● **Description of the task**
Please extract the data starting at its very first line and ending at the line that contains "familias forzadas a", including both of those lines, and reproduce them unchanged.

● **Exercise input**
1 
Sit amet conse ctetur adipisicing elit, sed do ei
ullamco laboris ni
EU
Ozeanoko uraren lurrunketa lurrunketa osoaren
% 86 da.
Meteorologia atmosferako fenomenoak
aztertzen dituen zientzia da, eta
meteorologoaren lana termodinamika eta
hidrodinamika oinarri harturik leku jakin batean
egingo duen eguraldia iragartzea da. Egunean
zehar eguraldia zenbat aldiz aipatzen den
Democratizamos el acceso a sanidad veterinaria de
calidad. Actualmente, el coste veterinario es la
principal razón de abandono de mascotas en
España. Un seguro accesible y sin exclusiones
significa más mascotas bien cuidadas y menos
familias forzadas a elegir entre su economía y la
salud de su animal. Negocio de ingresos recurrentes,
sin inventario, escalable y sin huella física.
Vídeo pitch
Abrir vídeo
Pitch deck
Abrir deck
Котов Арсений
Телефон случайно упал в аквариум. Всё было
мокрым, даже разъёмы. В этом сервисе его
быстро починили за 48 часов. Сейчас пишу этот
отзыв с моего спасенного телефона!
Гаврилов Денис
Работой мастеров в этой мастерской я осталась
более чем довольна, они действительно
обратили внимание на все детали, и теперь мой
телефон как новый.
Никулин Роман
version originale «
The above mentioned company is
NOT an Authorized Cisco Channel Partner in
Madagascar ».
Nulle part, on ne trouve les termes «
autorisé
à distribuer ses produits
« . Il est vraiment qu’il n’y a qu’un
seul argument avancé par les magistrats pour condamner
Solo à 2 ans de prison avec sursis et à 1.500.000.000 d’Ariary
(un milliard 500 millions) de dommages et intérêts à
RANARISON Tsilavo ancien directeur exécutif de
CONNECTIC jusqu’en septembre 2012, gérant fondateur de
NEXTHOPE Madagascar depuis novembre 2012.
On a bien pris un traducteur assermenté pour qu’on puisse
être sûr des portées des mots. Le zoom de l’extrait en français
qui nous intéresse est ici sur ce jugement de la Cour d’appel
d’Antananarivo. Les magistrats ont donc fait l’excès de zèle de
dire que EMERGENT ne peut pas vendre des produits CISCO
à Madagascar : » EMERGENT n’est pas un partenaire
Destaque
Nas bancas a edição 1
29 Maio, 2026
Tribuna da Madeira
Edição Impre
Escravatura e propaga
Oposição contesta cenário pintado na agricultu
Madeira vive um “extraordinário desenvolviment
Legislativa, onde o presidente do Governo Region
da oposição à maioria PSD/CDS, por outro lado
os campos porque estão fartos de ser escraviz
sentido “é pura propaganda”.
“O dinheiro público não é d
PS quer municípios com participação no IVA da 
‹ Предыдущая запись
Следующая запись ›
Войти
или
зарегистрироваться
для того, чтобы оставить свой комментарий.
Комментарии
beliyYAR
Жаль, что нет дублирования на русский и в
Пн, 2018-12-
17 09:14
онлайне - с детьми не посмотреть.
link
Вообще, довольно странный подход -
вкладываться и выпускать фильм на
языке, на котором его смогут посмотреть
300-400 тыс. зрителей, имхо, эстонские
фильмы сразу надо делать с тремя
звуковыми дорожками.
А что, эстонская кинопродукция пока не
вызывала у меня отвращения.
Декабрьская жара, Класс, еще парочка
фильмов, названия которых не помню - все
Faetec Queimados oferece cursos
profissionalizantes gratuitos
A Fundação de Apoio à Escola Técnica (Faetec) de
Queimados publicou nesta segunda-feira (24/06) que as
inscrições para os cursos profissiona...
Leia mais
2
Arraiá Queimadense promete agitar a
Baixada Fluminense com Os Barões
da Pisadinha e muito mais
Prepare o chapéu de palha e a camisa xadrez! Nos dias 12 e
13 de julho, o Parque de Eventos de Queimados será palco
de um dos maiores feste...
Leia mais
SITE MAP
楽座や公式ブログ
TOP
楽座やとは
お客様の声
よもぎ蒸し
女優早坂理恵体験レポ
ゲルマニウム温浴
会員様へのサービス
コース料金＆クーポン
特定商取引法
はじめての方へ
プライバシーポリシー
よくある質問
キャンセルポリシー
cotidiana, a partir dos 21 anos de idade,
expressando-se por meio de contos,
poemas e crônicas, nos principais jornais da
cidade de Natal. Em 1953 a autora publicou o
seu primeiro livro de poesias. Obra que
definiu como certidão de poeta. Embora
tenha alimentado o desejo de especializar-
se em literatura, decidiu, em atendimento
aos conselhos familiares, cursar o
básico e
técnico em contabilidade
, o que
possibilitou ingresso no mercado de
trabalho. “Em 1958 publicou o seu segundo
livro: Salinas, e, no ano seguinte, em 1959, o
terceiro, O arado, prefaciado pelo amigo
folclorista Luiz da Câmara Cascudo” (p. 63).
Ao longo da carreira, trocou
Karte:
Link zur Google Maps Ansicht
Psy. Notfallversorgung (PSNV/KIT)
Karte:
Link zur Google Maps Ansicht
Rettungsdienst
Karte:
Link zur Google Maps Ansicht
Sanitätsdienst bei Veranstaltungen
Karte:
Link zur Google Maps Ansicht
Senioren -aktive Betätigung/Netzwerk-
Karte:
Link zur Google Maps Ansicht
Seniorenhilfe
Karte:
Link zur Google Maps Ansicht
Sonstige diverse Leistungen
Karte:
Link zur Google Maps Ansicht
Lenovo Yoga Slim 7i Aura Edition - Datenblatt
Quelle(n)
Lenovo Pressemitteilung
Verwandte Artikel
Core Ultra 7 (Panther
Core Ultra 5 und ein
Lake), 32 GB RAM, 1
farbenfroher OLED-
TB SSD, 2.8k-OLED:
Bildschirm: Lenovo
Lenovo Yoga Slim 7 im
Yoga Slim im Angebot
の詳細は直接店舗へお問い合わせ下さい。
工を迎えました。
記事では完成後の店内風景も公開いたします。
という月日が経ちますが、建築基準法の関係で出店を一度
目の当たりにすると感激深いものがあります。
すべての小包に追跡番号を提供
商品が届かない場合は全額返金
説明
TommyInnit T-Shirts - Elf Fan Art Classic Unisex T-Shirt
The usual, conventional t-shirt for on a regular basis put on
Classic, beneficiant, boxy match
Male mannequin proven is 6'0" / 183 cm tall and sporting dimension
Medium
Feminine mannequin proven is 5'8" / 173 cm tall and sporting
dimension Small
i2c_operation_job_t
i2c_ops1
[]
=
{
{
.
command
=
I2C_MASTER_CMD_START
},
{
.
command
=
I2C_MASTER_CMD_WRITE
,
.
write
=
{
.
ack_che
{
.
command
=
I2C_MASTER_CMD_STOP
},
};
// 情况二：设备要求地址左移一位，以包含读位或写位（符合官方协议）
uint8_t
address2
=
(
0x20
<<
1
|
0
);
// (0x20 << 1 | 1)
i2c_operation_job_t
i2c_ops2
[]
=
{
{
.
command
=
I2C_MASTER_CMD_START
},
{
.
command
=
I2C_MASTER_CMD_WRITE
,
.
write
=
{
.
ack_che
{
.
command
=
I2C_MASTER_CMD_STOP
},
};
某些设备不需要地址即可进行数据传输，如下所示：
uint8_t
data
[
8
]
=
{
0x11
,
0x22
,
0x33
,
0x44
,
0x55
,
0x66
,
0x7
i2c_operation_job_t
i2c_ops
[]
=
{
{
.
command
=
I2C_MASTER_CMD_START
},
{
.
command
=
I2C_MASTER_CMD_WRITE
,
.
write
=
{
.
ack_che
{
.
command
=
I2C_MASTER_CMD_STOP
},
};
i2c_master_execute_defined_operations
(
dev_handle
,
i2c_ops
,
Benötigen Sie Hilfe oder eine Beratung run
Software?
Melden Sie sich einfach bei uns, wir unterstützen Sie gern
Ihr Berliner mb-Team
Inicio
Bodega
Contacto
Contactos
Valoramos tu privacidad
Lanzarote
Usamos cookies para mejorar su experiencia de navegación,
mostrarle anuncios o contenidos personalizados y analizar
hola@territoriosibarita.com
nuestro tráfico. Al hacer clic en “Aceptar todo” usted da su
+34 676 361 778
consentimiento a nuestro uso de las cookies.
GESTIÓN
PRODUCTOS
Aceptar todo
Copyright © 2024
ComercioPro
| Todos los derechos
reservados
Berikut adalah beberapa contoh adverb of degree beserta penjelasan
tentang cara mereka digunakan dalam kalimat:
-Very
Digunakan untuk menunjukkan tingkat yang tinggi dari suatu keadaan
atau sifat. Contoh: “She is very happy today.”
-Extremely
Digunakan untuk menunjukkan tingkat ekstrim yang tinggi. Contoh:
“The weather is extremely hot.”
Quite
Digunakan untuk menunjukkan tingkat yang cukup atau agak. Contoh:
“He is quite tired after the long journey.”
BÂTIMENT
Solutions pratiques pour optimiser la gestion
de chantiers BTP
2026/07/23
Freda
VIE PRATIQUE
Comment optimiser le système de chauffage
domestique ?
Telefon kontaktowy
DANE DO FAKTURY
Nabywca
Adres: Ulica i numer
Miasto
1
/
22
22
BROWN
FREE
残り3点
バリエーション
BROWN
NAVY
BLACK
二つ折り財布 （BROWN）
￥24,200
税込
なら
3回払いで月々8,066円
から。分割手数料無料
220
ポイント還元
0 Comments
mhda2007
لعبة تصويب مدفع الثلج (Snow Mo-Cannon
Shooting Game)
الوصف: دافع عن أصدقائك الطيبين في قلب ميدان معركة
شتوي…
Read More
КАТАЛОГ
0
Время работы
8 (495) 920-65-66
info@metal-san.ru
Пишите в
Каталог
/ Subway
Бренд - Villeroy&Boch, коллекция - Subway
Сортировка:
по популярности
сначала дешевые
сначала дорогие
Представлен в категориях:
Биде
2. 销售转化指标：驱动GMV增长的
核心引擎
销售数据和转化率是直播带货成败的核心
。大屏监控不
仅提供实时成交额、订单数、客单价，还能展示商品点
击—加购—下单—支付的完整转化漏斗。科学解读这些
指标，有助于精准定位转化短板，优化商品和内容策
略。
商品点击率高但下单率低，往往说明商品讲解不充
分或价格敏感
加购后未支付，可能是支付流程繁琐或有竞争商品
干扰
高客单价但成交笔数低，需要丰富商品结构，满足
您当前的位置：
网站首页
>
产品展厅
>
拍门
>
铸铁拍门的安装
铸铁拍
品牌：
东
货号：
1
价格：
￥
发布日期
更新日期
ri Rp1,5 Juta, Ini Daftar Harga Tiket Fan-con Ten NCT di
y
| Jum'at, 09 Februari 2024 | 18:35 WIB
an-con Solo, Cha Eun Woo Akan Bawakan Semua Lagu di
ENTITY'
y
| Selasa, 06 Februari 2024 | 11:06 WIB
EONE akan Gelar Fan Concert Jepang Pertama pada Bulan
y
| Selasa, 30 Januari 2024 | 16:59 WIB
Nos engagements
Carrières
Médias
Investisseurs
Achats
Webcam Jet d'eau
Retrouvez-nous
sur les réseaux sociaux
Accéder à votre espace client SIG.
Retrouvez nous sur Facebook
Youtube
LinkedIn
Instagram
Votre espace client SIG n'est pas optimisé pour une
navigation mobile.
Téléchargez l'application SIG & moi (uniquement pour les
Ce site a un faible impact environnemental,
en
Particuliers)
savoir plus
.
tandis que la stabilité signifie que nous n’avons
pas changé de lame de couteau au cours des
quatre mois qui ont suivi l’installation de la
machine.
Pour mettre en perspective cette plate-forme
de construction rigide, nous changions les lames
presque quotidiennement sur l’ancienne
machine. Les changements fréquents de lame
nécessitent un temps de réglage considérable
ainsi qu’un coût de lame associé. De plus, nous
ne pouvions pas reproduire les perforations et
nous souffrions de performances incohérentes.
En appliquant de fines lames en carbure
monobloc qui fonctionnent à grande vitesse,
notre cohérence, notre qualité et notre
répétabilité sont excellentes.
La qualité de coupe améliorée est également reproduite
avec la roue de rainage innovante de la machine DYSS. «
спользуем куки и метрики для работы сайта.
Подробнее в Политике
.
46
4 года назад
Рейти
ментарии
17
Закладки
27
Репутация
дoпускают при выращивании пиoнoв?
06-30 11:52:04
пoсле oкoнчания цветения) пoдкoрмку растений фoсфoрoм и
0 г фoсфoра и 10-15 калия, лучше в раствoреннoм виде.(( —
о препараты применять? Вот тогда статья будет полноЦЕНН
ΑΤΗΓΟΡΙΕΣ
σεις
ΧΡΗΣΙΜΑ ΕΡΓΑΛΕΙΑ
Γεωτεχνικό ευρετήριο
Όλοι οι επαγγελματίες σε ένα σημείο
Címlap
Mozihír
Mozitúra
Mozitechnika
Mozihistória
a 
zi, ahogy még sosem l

● **Response**
1 
Sit amet conse ctetur adipisicing elit, sed do ei
ullamco laboris ni
EU
Ozeanoko uraren lurrunketa lurrunketa osoaren
% 86 da.
Meteorologia atmosferako fenomenoak
aztertzen dituen zientzia da, eta
meteorologoaren lana termodinamika eta
hidrodinamika oinarri harturik leku jakin batean
egingo duen eguraldia iragartzea da. Egunean
zehar eguraldia zenbat aldiz aipatzen den
Democratizamos el acceso a sanidad veterinaria de
calidad. Actualmente, el coste veterinario es la
principal razón de abandono de mascotas en
España. Un seguro accesible y sin exclusiones
significa más mascotas bien cuidadas y menos
familias forzadas a elegir entre su economía y la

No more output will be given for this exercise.